— Problem statement —
How many lines of these records hold the string "maquinaria"? Reply with the number alone.

[Extracted records]
+---+
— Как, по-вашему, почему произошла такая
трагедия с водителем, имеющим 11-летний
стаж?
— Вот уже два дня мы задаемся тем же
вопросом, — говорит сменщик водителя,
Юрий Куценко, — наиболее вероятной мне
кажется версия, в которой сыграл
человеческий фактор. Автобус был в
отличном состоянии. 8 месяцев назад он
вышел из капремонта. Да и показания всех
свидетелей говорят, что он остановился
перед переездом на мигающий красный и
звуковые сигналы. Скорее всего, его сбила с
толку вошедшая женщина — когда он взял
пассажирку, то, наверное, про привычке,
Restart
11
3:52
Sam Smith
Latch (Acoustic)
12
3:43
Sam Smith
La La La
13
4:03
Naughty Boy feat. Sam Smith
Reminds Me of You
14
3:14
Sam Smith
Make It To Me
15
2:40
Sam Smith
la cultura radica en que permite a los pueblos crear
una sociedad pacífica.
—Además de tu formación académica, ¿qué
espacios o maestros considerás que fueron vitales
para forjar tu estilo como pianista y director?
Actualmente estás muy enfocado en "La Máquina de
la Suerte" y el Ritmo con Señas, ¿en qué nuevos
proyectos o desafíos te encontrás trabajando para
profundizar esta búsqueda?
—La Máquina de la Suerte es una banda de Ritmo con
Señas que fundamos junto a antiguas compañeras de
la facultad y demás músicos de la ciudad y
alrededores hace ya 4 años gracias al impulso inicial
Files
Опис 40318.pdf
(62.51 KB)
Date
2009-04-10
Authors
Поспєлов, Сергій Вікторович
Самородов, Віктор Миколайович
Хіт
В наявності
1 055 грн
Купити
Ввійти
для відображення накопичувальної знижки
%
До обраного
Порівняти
+---+
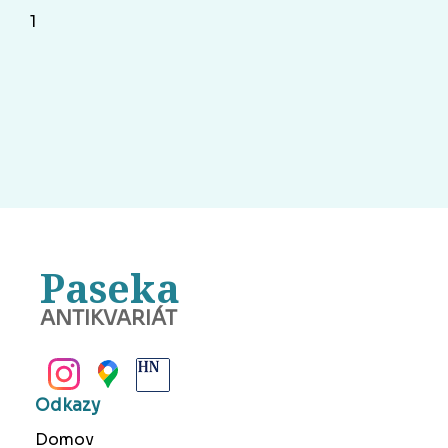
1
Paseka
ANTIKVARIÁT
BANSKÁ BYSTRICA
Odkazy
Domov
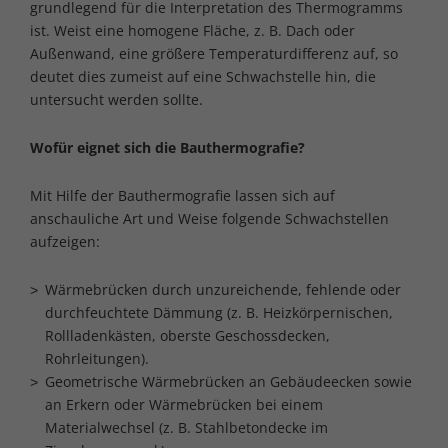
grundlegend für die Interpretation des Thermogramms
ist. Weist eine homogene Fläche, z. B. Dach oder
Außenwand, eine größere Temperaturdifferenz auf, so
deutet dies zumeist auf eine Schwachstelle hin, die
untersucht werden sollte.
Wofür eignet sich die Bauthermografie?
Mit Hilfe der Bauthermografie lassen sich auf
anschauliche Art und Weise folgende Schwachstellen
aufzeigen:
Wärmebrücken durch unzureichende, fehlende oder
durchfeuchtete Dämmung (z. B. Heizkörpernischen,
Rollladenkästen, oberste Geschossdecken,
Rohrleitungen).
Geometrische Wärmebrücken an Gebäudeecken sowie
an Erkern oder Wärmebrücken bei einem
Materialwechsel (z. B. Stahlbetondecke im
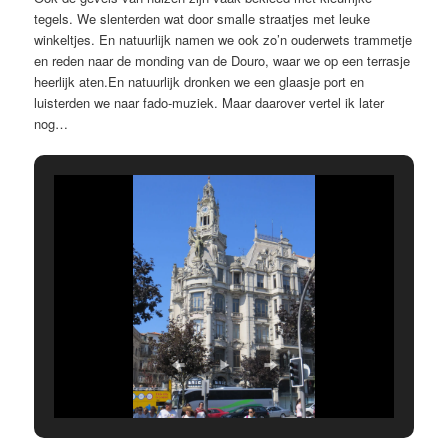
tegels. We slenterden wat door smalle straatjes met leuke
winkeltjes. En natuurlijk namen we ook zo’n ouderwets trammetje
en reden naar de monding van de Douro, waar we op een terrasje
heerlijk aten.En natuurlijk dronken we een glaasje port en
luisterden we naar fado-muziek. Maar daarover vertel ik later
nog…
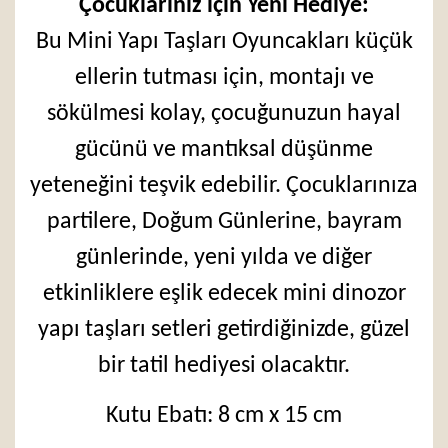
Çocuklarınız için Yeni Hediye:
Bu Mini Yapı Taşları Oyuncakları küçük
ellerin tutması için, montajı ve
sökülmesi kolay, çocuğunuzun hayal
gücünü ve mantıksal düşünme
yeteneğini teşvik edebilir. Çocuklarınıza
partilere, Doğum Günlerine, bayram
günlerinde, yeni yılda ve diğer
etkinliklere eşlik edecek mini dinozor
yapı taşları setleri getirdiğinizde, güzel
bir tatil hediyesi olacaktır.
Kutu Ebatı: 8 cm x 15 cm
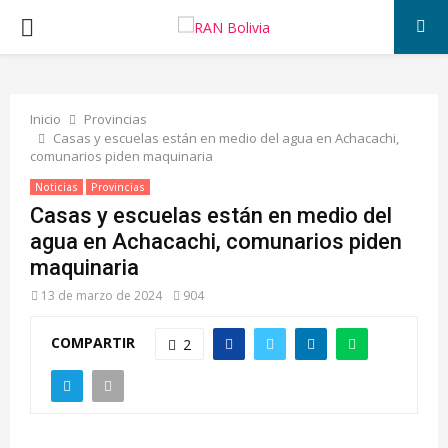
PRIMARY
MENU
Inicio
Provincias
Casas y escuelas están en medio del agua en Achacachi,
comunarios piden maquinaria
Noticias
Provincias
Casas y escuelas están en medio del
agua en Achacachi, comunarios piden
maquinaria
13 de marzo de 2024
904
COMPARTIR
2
+---+
— Solved exercise —
2